• _GIVEN TASK_: Please continue the Le Mans racing forum thread below, picking up after its final sentence.

• _TEXT SECTION_:
+ + + + + + +
As for F1... Hamilton was hoping that the lights would change as he approached the pit-lane exit and he'd therefore get a rolling start on Raikonnen... he completely butchered it. Totally deserved penalty, he shouldn't be doing that.

Oh... and Massa's fucked up pit stop was inexcusable too...a communications error bringing the 2 cars in at the same time so Massa had to go round again pretty much gave the race to the BMWs.


----------



## F1Filter

Entertaining race @ LeMans so far. If the #7 Peugeot manages to catch the leading Audi, then Jacques Villeneuve will have done the "Triple Crown" that's eluded Mario Andretti his entire career. Winning the Indy 500, the F1 World Championship, and the 24hs of LeMans.

The GT1 class looks like it's going to be won by Prodrive this year. Which is fine by me. I was getting tired of seeing the Corvette team winning everything in the American LeMans Series this season.

I was hoping there would've been an epic battle in the GT2 class between all the Porsche's and Ferrari's that were entered this year. But apparently all the Porsche teams are too busy taking each other out.


----------



## stuh84

I doubt the Triple Crown will be on the cards to be honest, the Peugots looked awe inspiring yesterday, when I went to sleep I thought the Peugots were uncatchable. I turn on the live feed today, and Audis are a minute ahead 

I've got a feeling with the right drivers and their gearboxes sorting, the Peugots would be miles and miles ahead, but McNish and Kristensen in the Audis compared to people like Villeneuve and Klien? Put McNish in a 908 and I bet that thing would be about 4 laps ahead.


----------



## F1Filter

The Peugots have been an absolute handful since it started raining. I think every one of them has gone off at one time or another during the evening. If anything, the rain has shown just how well sorted out the Audis are. 

This race is far from over though. You've got only one Audi in front of 2 Peugeots. Historically somone's race always gets ruined with less than 2 hours to go.
+ + + + + + +
• _EXTRACTED ENTRIES_:
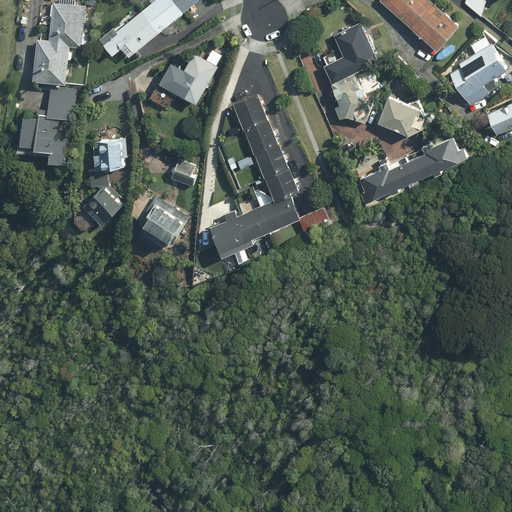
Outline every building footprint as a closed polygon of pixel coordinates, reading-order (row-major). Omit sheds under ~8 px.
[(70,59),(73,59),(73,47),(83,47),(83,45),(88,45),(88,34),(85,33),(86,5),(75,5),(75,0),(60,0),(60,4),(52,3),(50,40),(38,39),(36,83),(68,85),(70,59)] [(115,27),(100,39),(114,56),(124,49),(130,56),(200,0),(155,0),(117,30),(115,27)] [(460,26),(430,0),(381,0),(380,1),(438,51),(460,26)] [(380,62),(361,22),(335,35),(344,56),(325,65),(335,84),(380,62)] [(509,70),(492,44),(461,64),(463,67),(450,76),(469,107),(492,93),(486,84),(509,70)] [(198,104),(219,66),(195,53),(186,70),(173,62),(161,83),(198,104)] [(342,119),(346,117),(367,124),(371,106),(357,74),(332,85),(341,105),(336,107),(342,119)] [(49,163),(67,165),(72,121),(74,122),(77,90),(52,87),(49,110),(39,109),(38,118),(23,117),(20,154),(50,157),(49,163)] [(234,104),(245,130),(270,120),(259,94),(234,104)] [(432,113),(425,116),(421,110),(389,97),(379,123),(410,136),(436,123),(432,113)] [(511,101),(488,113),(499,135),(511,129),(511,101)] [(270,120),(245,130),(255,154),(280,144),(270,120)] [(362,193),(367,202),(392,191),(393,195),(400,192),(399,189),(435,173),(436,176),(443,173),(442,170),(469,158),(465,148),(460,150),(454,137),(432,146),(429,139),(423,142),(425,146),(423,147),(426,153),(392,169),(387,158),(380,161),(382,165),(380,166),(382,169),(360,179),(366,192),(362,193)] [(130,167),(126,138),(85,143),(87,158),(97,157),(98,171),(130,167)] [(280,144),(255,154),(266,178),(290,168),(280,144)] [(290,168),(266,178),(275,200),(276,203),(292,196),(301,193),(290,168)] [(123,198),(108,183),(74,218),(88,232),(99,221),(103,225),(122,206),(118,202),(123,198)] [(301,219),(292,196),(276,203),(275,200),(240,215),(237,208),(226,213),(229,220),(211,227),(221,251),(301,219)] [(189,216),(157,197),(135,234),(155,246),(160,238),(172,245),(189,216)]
+ + + + + + +
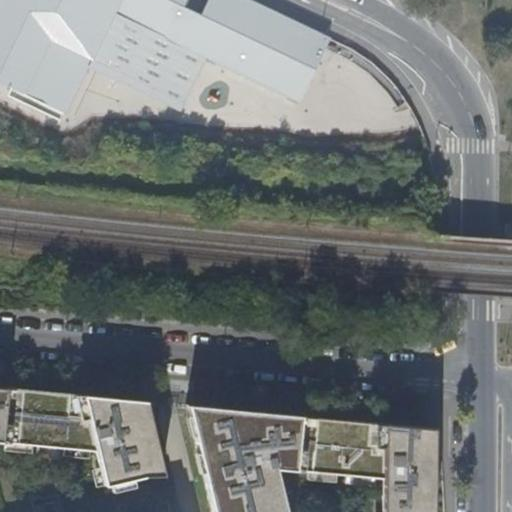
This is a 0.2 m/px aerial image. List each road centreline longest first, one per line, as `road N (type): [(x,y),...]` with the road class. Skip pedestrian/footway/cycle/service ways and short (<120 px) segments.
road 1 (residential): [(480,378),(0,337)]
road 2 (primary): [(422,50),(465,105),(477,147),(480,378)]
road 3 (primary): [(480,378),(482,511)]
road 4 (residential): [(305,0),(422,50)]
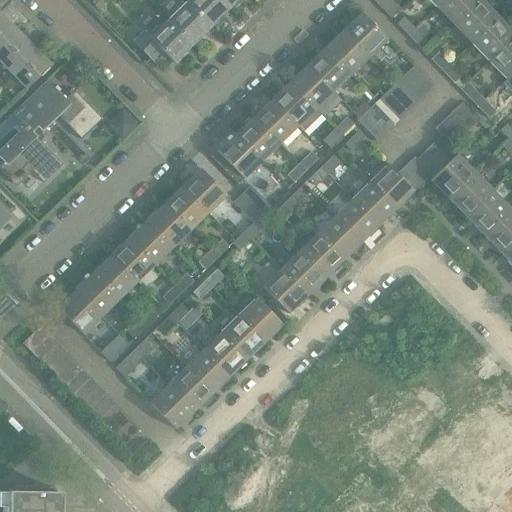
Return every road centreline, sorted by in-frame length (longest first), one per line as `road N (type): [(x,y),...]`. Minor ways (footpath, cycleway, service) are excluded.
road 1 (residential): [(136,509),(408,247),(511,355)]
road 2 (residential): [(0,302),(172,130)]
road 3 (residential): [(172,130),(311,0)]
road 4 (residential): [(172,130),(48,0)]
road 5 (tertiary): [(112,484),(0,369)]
+ + + + + + +
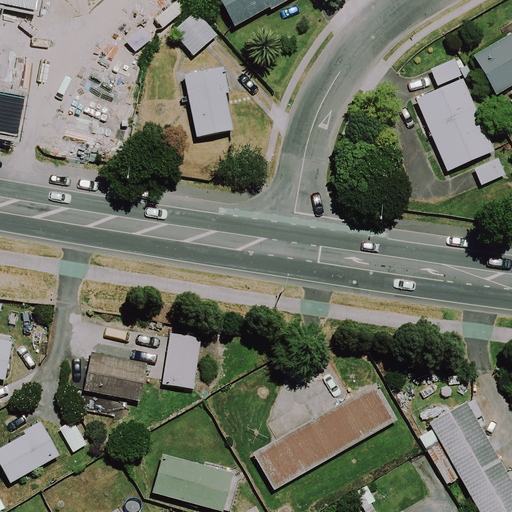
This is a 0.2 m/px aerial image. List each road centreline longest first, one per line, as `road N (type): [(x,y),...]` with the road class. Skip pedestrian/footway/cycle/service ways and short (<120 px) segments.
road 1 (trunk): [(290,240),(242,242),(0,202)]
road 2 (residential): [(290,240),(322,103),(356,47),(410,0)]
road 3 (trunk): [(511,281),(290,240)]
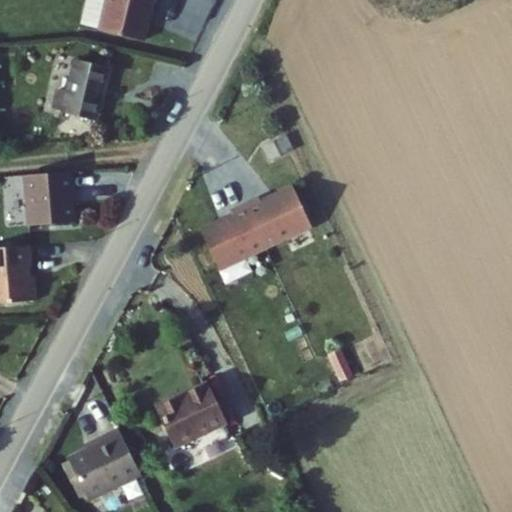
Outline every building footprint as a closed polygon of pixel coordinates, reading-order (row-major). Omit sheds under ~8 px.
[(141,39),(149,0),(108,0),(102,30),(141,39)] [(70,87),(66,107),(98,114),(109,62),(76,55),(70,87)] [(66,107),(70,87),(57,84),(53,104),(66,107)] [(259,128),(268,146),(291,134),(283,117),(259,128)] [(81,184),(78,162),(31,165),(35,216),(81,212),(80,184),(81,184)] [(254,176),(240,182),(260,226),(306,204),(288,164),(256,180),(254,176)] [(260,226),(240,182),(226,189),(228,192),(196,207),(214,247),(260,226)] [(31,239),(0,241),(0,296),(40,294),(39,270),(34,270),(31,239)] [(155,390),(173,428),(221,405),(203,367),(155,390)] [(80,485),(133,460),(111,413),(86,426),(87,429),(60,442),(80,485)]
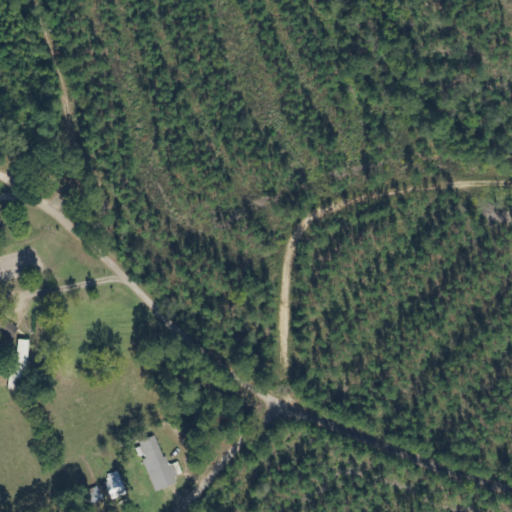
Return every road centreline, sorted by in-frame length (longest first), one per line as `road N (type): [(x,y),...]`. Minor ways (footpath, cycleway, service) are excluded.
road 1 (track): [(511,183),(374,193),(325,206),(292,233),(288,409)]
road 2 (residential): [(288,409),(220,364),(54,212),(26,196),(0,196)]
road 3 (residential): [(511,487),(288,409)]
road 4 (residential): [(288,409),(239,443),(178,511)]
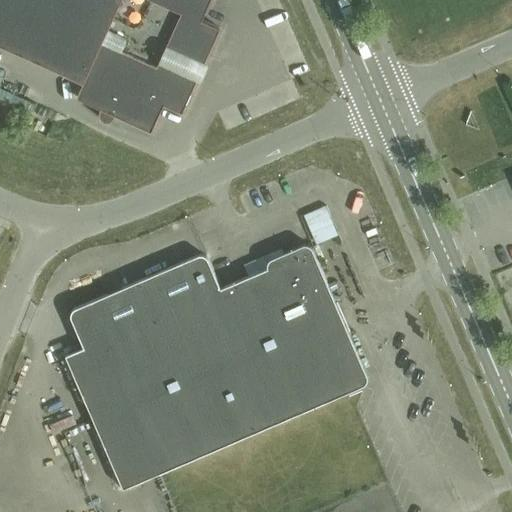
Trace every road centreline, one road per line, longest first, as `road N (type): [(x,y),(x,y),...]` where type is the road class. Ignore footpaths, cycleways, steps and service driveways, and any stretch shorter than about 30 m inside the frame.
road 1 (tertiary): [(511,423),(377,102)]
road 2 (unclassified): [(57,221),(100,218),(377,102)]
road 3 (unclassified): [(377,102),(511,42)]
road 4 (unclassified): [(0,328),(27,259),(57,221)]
+ + + + + + +
• _THE RESPONSE_:
----------



## stuh84

Guess I spoke too soon


----------



## F1Filter

One of the best 24hrs of LeMans ever. 

I really hope that Peugeot doesn't end their program at the end of this season. It was mentioned on both the US telecast and on Radio LeMans that Peugeot were only planning on a 2 year assault on LeMans. If anything, this race showed that experience and a little bit of luck are also needed to win.

For those keeping score. 2 of the 4 classes were won by teams in the American LeMans Series. Including the overall win.  

French GP next weekend....


----------



## stuh84

I agree, brilliant, I've never watched it in full before, but I thoroughly enjoyed it. I do hope Peugeot stick around though, or they may as well just put the podium in the Audi garage....


----------



## neoclassical

Wow. I'm impressed there are any other Americans that know what F-1 and LeMans are besides me and my dad. lol Nice to see some other fans.

Adam 
BMW fanatic.
86' 325e autocrosser
90' 325is garage queen


----------



## F1Filter

neoclassical said:


> Wow. I'm impressed there are any other Americans that know what F-1 and LeMans are besides me and my dad. lol Nice to see some other fans.



 We're around.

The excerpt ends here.